General manager Eric Bemis left the Manor last year to manage the Willows Inn's wine program. "He cried in my office telling me he was going to do it," Woolcock says. "I said, 'Eric, you have to do it. It's right up your alley.' " Bemis is now back at the Manor, and Woolcock says he's developing a program of winemaker's dinners and reshaping happy hour.

"Our clientele is elderly because we've been here so long, we have a stable clientele," Woolcock says. "Now we're trying to inject a new spirit."


Whiskey Creek Steakhouse

1918 Washington St., Keyport, 360-779-3481, whiskeycreeksteakhouse.com

When Pat and Karen Ziarnik bought a 60-year-old tavern outside of Poulsbo, the couple envisioned the good-natured beer joints that were the endpoints of their desert rambles around Tucson, Ariz. "When we got up here, I thought a tavern was a place to meet friends," Pat Ziarnik says. "Come to find out it's a place to get drunk, where when you fall off your chair, your buddy buys you another drink."

In 1995, the Ziarniks transformed the Keyport Tavern into a high-end steakhouse. They kept the crooked floors, but banned smokers and replaced the jukebox with a fireplace. Ziarnik describes the current decor as "lots of heads and horns and mounted pheasants.

"It was a scary change, because all the tavern people left and we didn't have ad money to bring in anyone else," Ziarnik says. On an early Saturday night, the rebranded Whiskey Creek served 17 customers. "We were so ecstatic, which is pretty sad."

A write-up in the local paper saved the restaurant, alerting diners to the restaurant's choice steaks and freshly ground burgers. "We are a steakhouse all the way," Ziarnik says. "We hand-cut all our steaks except for the Porterhouse, and I don't have a band saw or I'd do that."

The beef's supplemented by entertainment, including a big-band jazz combo two nights a week, which features a 75-year-old pianist, an 89-year-old bassist, and a 90-year-old trumpeter. "The songs they play are older than me," jokes Ziarnik, who isn't yet sure what will happen when they can no longer play—and their fans are no longer well enough to buy a rib-eye steak and listen.

"In the next five to seven years, we're going to lose these people," he says. "We might have to change the concept and go after families with 2.5 kids."

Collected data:
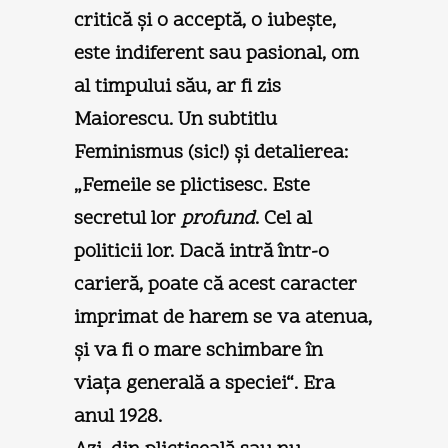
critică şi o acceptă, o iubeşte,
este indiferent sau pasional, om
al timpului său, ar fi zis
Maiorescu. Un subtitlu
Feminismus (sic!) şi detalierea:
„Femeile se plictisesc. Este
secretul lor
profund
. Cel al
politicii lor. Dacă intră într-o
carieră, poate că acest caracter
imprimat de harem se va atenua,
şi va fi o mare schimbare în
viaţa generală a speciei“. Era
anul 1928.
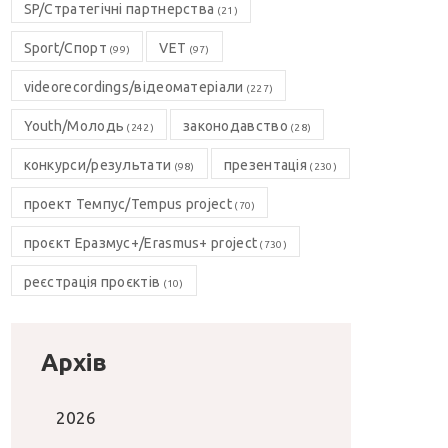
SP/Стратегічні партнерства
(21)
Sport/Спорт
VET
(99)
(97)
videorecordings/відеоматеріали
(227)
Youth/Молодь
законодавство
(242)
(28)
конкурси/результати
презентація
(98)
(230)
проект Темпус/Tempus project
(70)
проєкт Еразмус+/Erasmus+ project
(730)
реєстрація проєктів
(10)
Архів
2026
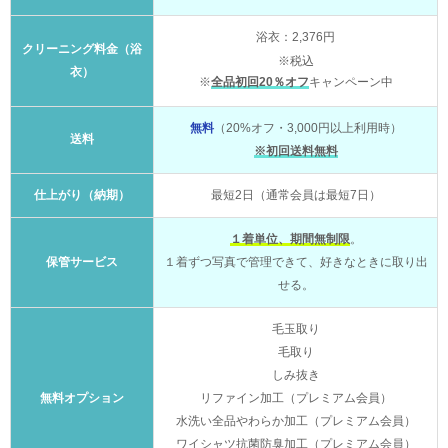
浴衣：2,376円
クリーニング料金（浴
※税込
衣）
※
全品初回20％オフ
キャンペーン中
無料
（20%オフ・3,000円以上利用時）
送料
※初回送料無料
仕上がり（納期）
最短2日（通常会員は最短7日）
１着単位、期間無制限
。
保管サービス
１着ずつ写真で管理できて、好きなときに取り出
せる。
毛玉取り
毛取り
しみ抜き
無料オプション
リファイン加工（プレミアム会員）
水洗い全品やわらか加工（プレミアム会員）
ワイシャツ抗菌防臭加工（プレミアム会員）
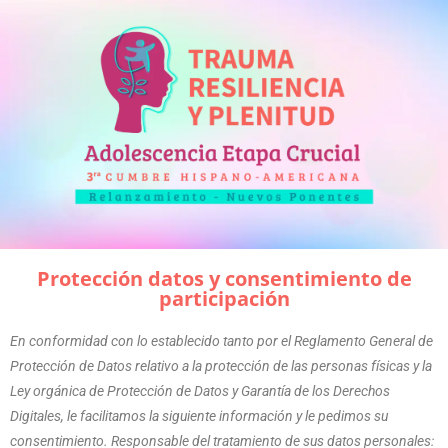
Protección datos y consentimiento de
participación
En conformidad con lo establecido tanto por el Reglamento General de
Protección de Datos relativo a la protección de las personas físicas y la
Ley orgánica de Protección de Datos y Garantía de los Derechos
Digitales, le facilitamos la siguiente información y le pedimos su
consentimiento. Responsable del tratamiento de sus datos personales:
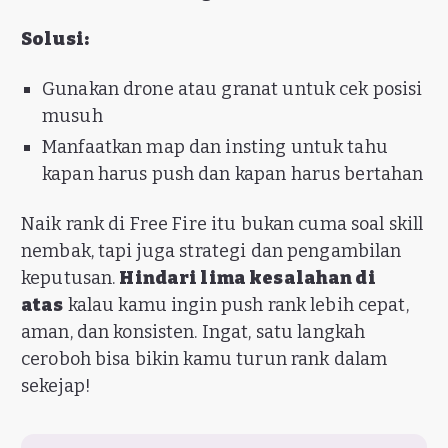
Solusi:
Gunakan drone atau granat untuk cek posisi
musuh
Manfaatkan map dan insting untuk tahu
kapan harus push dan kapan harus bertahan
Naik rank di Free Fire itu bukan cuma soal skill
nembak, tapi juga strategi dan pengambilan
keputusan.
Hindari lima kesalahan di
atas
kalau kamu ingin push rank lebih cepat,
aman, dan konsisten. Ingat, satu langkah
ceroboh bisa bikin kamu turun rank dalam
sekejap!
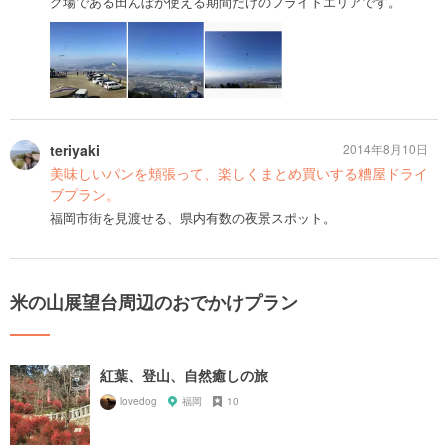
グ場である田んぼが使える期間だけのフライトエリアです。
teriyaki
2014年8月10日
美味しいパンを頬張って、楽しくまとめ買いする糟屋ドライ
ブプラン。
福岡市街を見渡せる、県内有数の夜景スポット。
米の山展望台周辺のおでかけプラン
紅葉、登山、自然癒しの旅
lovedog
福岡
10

...

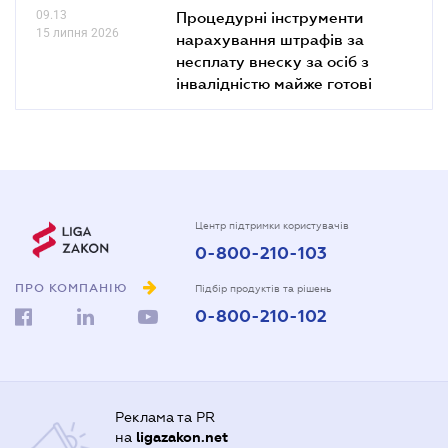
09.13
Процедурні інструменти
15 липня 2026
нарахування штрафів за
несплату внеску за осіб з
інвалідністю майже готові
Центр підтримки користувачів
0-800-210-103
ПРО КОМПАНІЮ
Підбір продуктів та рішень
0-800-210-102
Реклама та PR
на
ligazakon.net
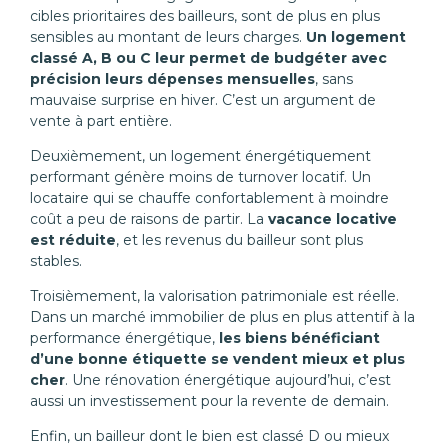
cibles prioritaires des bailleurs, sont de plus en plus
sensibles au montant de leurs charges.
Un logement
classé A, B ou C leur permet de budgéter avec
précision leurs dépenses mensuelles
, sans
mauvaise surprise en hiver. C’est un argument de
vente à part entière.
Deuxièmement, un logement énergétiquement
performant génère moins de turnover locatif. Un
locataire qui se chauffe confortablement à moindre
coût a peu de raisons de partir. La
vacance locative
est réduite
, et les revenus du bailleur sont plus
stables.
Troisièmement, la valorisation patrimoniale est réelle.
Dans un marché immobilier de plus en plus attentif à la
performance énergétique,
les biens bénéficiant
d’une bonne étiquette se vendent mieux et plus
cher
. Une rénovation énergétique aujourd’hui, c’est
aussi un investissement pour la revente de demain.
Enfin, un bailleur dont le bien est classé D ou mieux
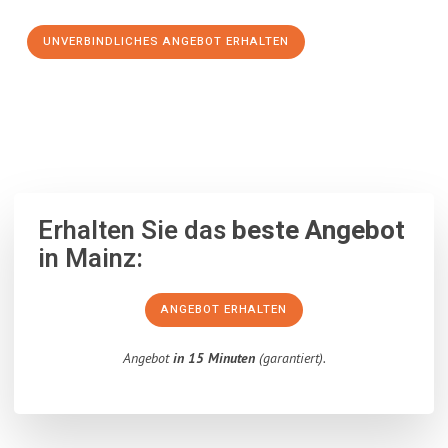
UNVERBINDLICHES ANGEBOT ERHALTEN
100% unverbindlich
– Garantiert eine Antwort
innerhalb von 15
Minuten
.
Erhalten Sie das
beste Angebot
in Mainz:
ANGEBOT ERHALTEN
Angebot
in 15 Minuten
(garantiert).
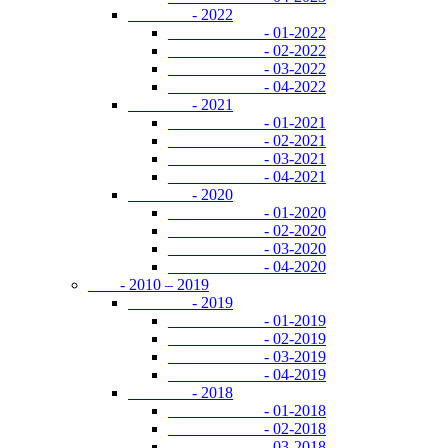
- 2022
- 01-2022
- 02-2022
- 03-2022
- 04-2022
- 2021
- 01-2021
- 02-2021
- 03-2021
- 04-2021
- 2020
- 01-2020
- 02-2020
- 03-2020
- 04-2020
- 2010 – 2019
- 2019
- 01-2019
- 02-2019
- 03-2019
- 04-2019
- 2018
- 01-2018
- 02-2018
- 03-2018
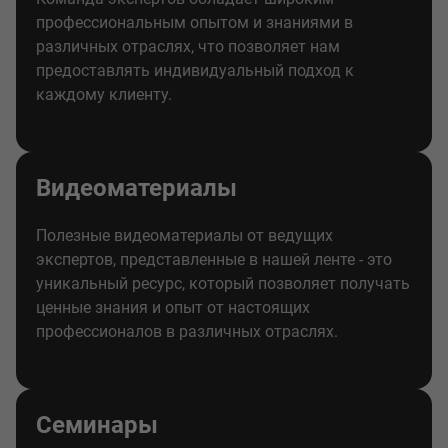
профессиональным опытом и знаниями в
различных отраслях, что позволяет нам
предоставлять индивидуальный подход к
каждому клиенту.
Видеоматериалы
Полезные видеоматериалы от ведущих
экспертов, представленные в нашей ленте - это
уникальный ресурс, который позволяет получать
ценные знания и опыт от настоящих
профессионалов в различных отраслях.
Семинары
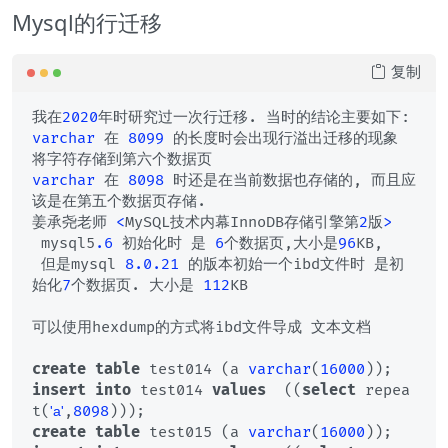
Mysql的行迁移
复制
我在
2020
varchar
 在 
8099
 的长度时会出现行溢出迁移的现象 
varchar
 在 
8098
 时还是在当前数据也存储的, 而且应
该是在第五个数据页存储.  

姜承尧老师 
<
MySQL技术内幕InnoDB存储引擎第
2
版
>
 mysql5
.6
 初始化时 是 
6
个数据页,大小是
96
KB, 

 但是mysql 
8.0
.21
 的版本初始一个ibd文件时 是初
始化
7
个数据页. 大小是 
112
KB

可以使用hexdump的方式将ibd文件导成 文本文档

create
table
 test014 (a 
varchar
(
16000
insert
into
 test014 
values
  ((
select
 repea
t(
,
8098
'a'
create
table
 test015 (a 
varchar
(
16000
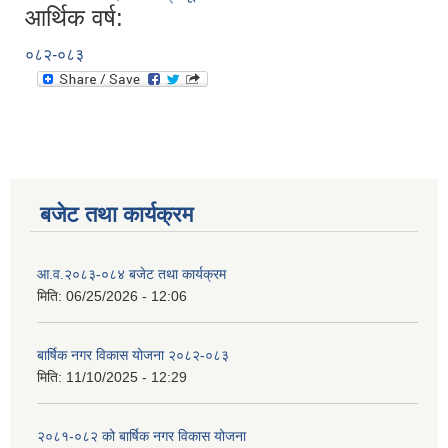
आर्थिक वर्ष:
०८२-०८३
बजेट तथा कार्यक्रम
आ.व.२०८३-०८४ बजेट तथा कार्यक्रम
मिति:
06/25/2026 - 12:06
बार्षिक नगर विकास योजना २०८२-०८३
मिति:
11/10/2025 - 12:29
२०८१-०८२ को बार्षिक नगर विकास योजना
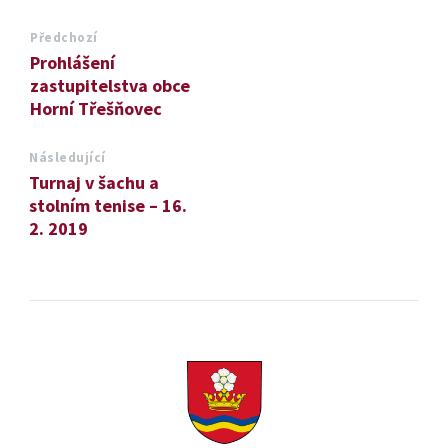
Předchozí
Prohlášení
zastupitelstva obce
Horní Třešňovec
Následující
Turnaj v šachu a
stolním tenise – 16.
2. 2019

* * *

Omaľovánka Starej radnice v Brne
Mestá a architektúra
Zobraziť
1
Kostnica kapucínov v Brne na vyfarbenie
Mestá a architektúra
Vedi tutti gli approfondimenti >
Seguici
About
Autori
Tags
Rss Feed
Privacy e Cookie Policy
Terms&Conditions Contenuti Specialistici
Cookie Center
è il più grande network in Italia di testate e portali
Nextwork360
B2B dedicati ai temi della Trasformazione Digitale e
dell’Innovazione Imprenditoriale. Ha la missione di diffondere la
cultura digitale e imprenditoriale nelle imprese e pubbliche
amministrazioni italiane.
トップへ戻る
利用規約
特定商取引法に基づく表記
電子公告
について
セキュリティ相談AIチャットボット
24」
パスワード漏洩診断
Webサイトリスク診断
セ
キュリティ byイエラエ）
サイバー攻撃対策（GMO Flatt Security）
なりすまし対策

### Exercise
Output the passage of the restaurant article between "Whiskey Creek Steakhouse" and "and mounted pheasants.", inclusive.

### Exercise response
Whiskey Creek Steakhouse

1918 Washington St., Keyport, 360-779-3481, whiskeycreeksteakhouse.com

When Pat and Karen Ziarnik bought a 60-year-old tavern outside of Poulsbo, the couple envisioned the good-natured beer joints that were the endpoints of their desert rambles around Tucson, Ariz. "When we got up here, I thought a tavern was a place to meet friends," Pat Ziarnik says. "Come to find out it's a place to get drunk, where when you fall off your chair, your buddy buys you another drink."

In 1995, the Ziarniks transformed the Keyport Tavern into a high-end steakhouse. They kept the crooked floors, but banned smokers and replaced the jukebox with a fireplace. Ziarnik describes the current decor as "lots of heads and horns and mounted pheasants.